Passive Transfer of Immune Sera Induced by a Zika Virus-Like Particle Vaccine Protects AG129 Mice Against Lethal Zika Virus Challenge

Highlights

• Zika virus VLP comprised of structural proteins prME induces high-titer neutralizing antibodies in C57Bl/6 x Balb/c mice.

• Zika virus VLP vaccine-induced antibodies passively transferred to AG129 mice protects against lethal Zika virus challenge.

• Level of circulating neutralizing antibody is correlated with protection against Zika virus challenge.
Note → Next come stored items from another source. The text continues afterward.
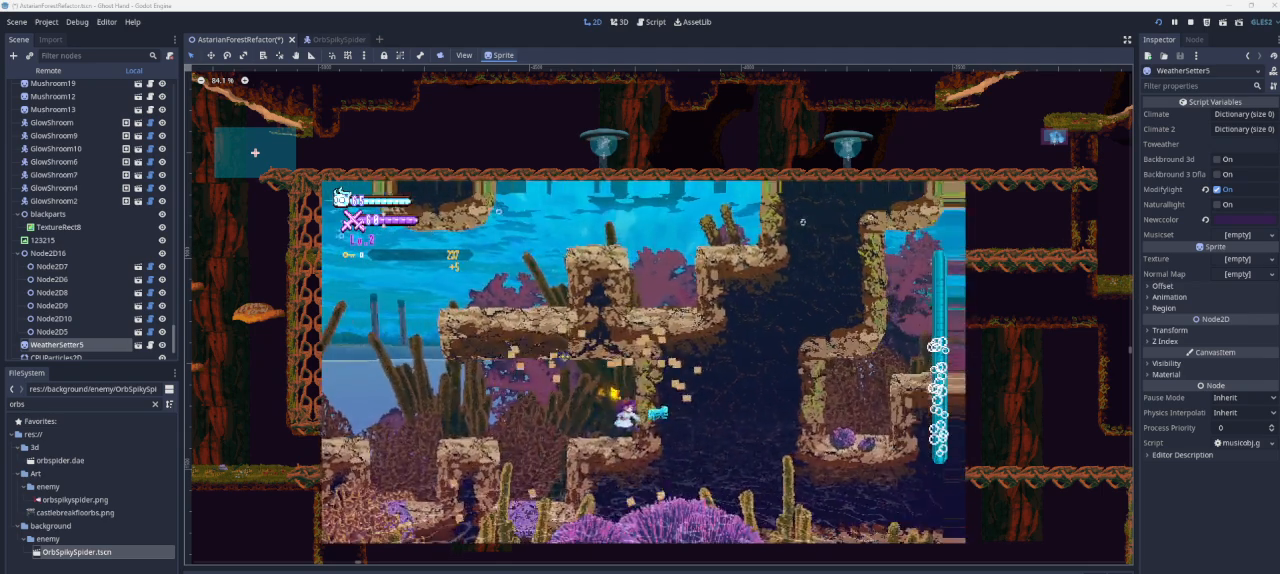
{"buttons": ["CROSS"], "left_stick": "right", "right_stick": "center", "events": [[167, "SQUARE", "up"], [433, "CROSS", "down"]]}
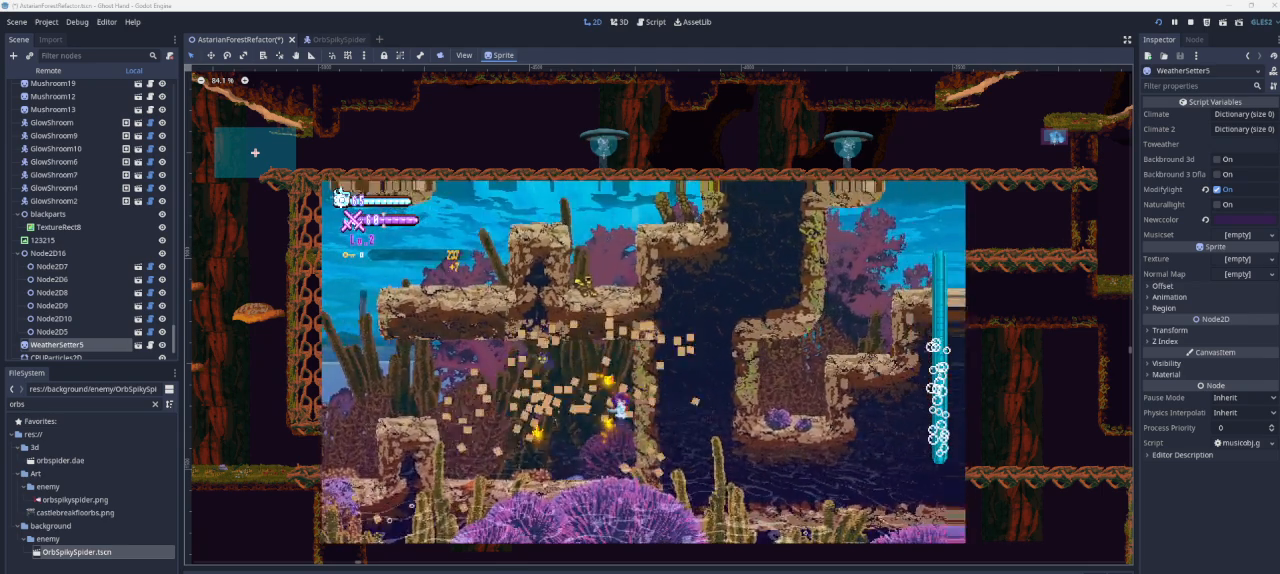
{"buttons": [], "left_stick": "right", "right_stick": "center", "events": [[33, "SQUARE", "down"], [200, "CROSS", "up"], [267, "SQUARE", "up"]]}
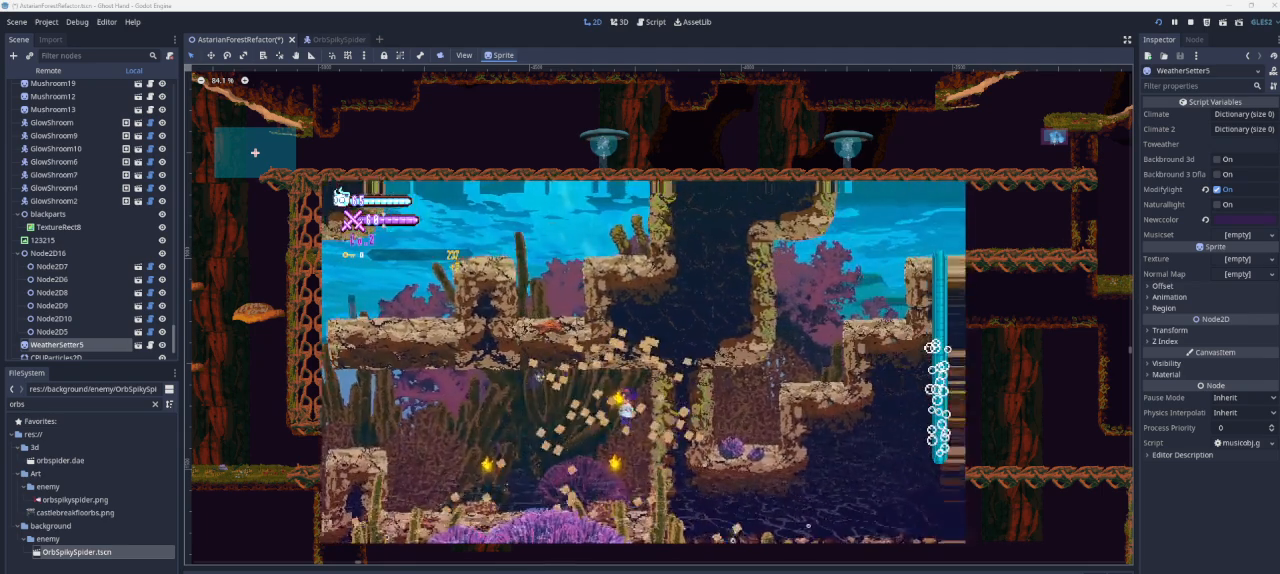
{"buttons": [], "left_stick": "right", "right_stick": "center", "events": [[100, "SQUARE", "down"], [300, "SQUARE", "up"]]}
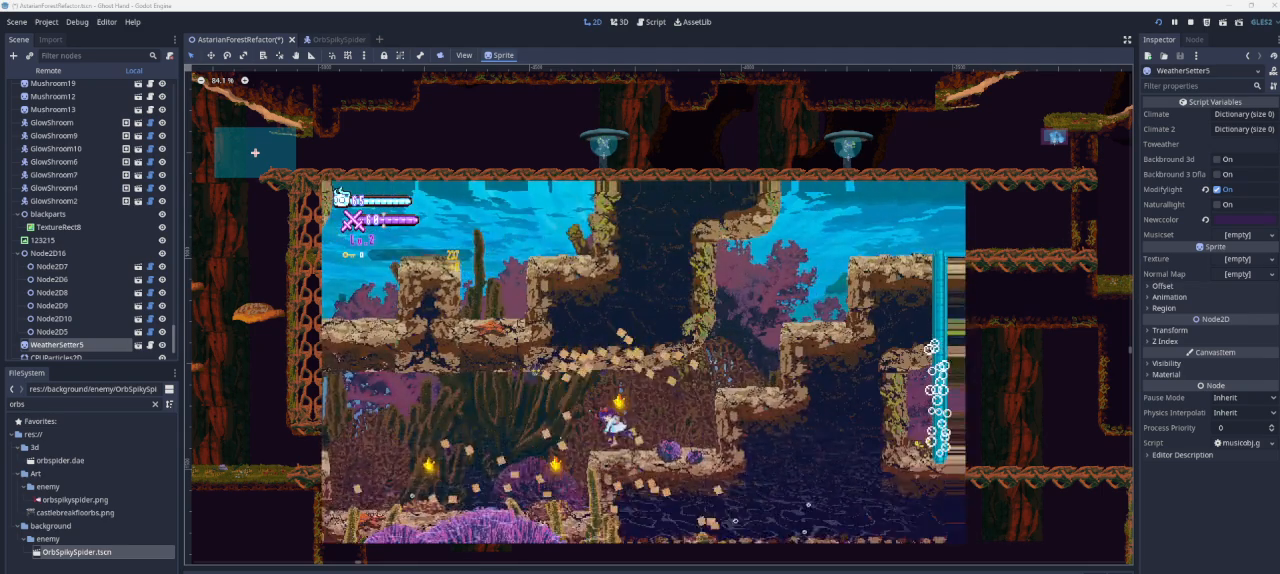
{"buttons": [], "left_stick": "right", "right_stick": "center", "events": [[267, "CROSS", "down"], [333, "SQUARE", "down"], [467, "CROSS", "up"], [500, "SQUARE", "up"]]}
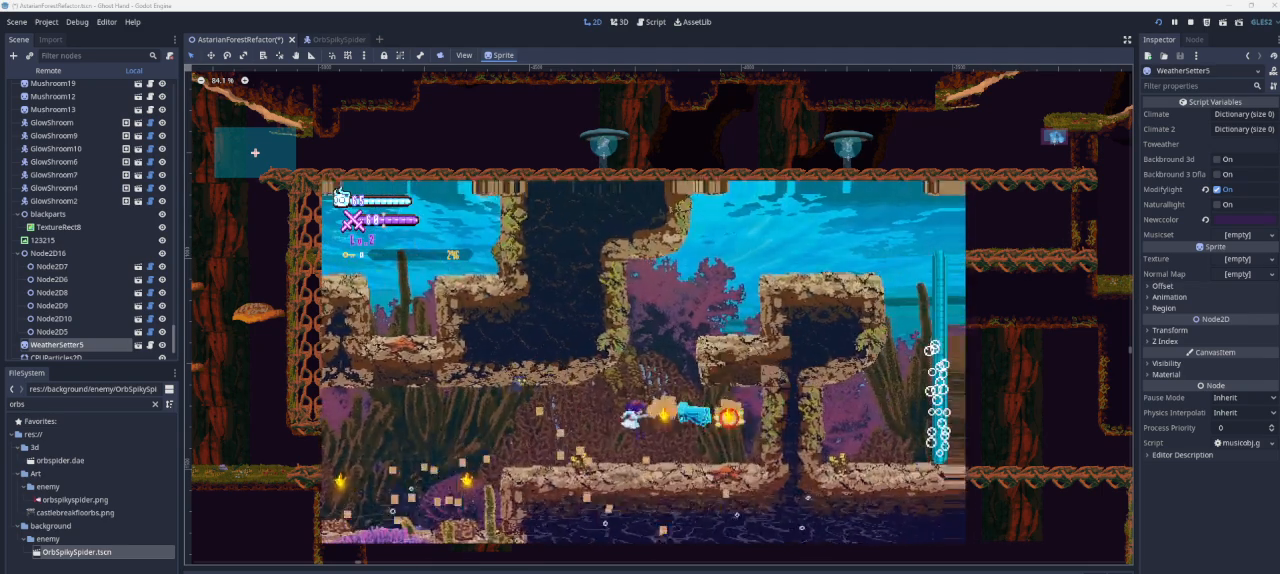
{"buttons": ["SQUARE"], "left_stick": "right", "right_stick": "center", "events": [[333, "SQUARE", "down"]]}
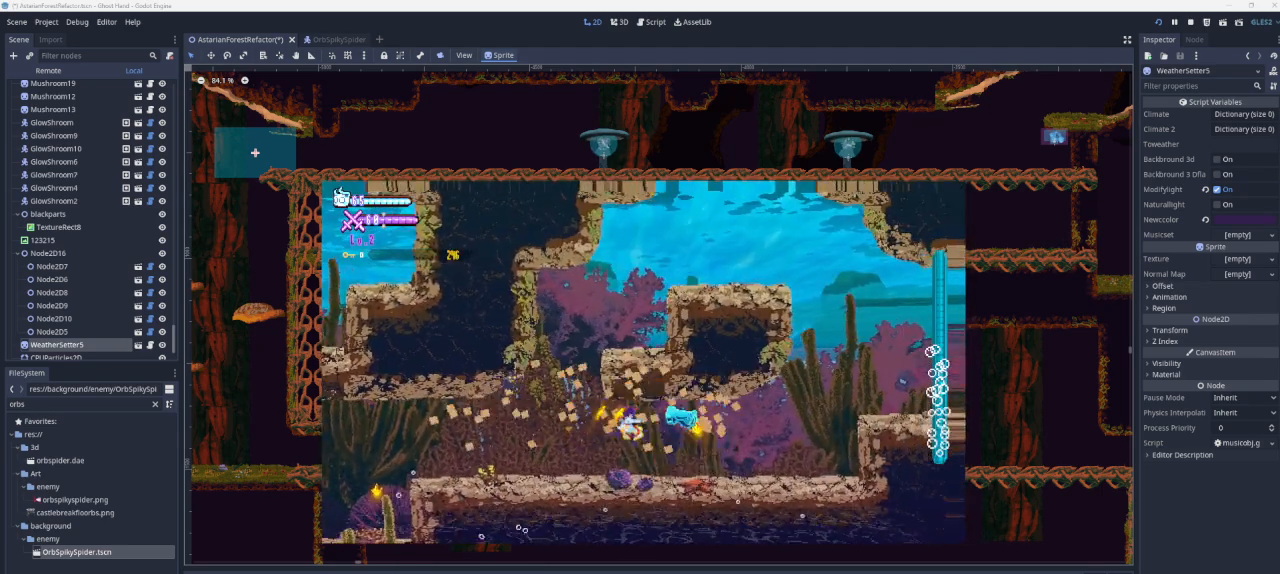
{"buttons": ["SQUARE"], "left_stick": "right", "right_stick": "center", "events": [[33, "SQUARE", "up"], [333, "SQUARE", "down"]]}
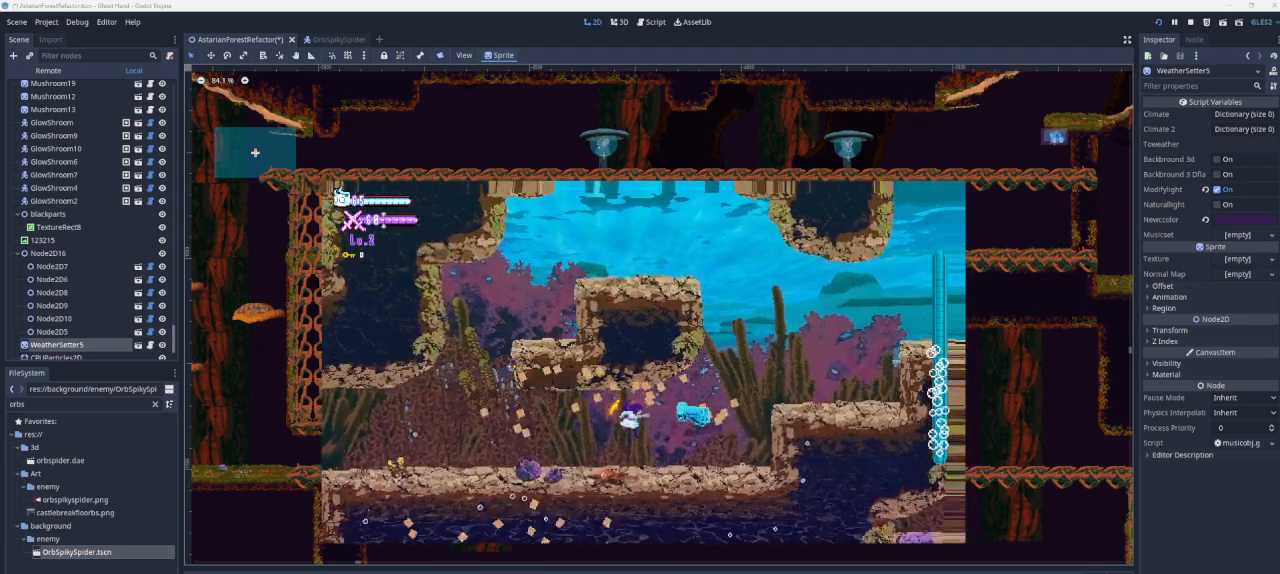
{"buttons": [], "left_stick": "right", "right_stick": "center", "events": [[67, "SQUARE", "up"], [300, "left_stick", "center"], [467, "left_stick", "right"]]}
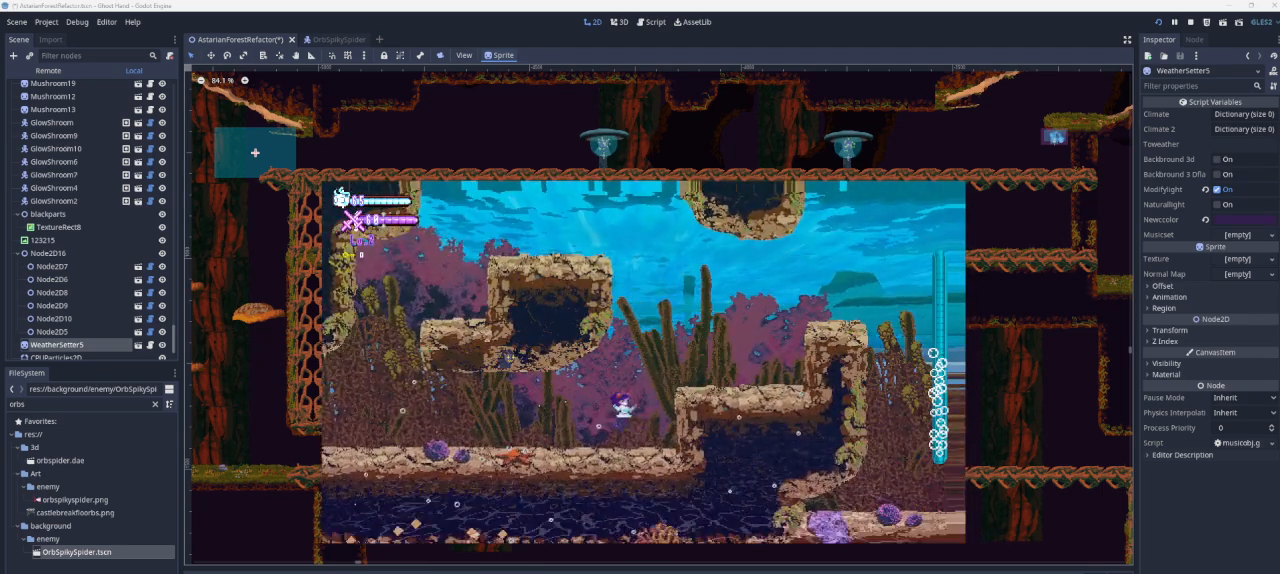
{"buttons": [], "left_stick": "right", "right_stick": "center", "events": [[67, "SQUARE", "down"], [233, "SQUARE", "up"]]}
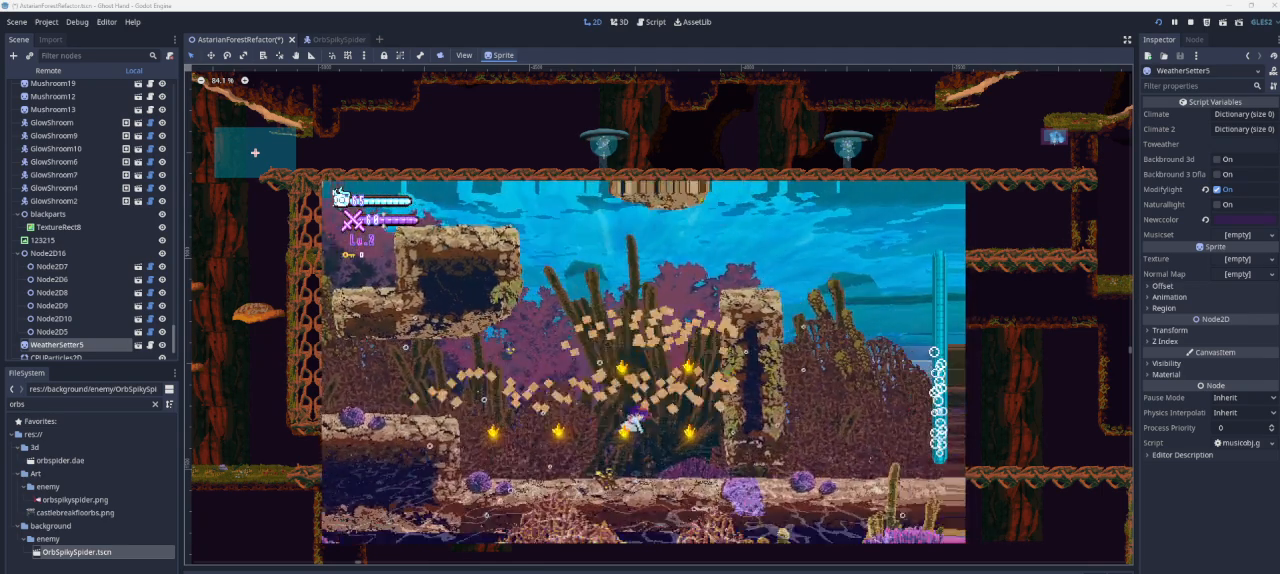
{"buttons": [], "left_stick": "right", "right_stick": "center", "events": [[100, "CROSS", "down"], [167, "SQUARE", "down"], [367, "CROSS", "up"], [367, "SQUARE", "up"]]}
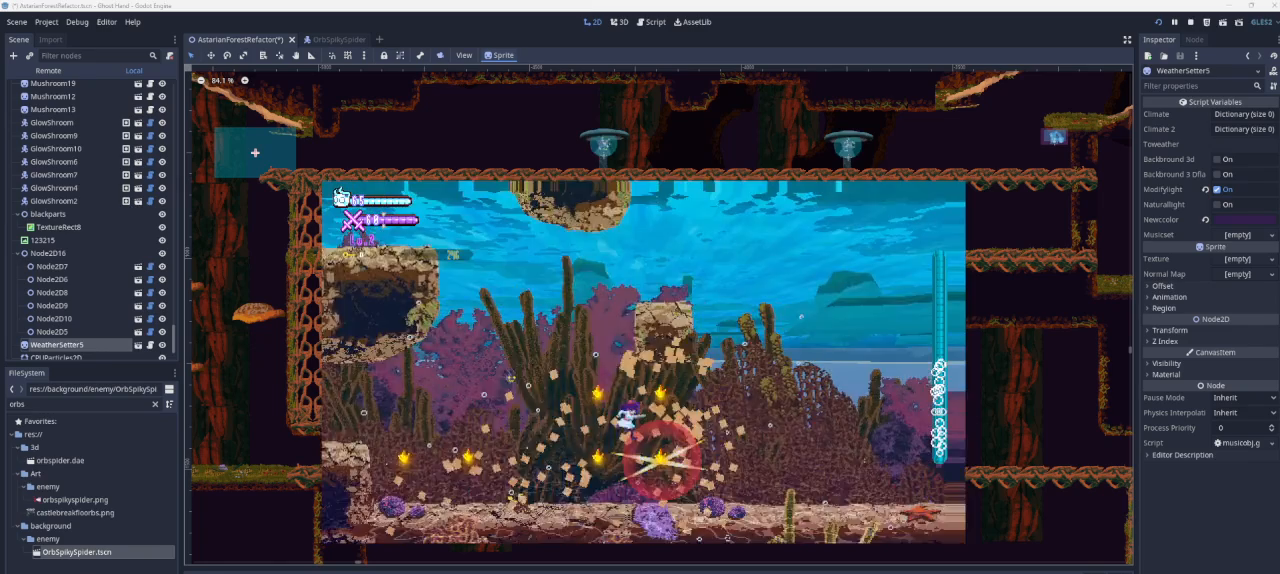
{"buttons": [], "left_stick": "down-left", "right_stick": "center", "events": [[67, "left_stick", "center"], [167, "left_stick", "right"], [367, "left_stick", "down"], [433, "left_stick", "down-left"]]}
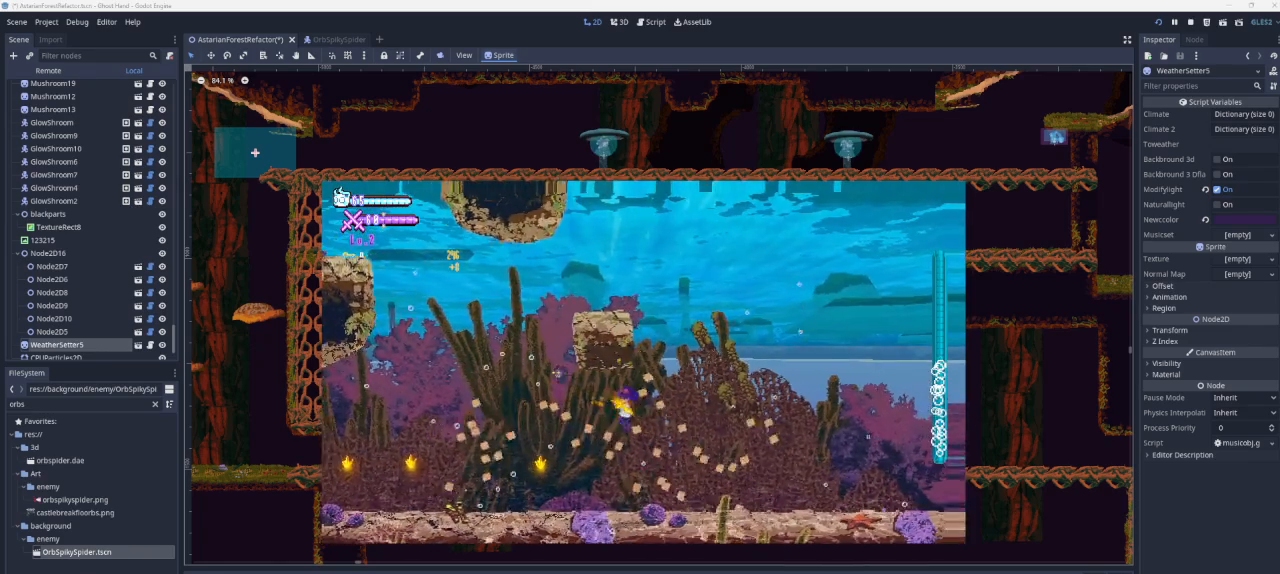
{"buttons": [], "left_stick": "down-left", "right_stick": "center", "events": []}
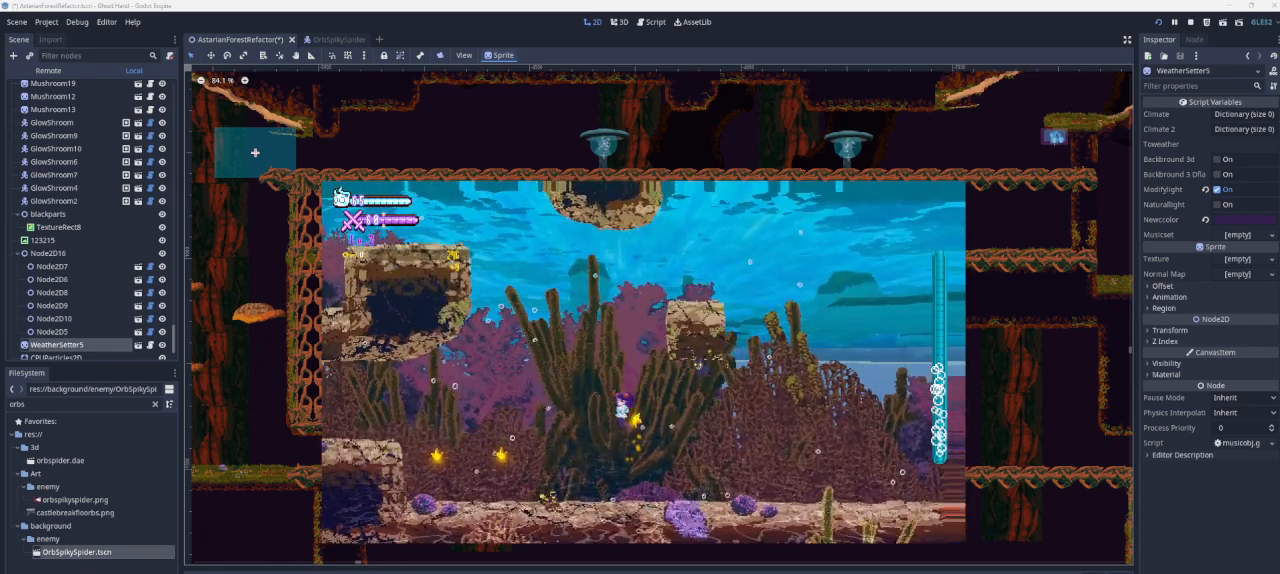
{"buttons": [], "left_stick": "down-right", "right_stick": "center", "events": [[267, "left_stick", "down-right"]]}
Zika virus, transmitted by mosquito to humans, poses a serious health threat due to its association with birth defects in developing fetuses and neurological disorders in adults. We sought to develop a Zika vaccine based on virus-like particles (VLPs), which are structurally the same as the parent virus but don't contain genetic material. The Zika VLP vaccine, when administered to mice, induced antibodies. These antibodies, when transferred to a mouse susceptible to Zika virus infection, protected the animals against Zika virus challenge and death. Our results will support continued development of the Zika VLP vaccine and testing in human subjects.

Abstract

Zika virus (ZIKV) poses a serious public health threat due to its association with birth defects in developing fetuses and Guillain-Barré Syndrome in adults. We are developing a ZIKV vaccine based on virus-like particles (VLPs) generated in transiently transfected HEK293 cells. The genetic construct consists of the prM and envelope structural protein genes of ZIKV placed downstream from a heterologous signal sequence. To better understand the humoral responses and correlates of protection (CoP) induced by the VLP vaccine, we evaluated VLP immunogenicity with and without alum in immune-competent mice (C57Bl/6 x Balb/c) and observed efficient induction of neutralizing antibody as well as a dose-sparing effect of alum. To assess the efficacy of the immune sera, we performed passive transfer experiments in AG129 mice. Mice that received the immune sera prior to ZIKV infection demonstrated significantly reduced viral replication as measured by viral RNA levels in the blood and remained healthy, whereas control mice succumbed to infection. The results underscore the protective effect of the antibody responses elicited by this ZIKV VLP vaccine candidate. These studies will help define optimal vaccine formulations, contribute to translational efforts in developing a vaccine for clinical development, and assist in the definition of immunologic CoP.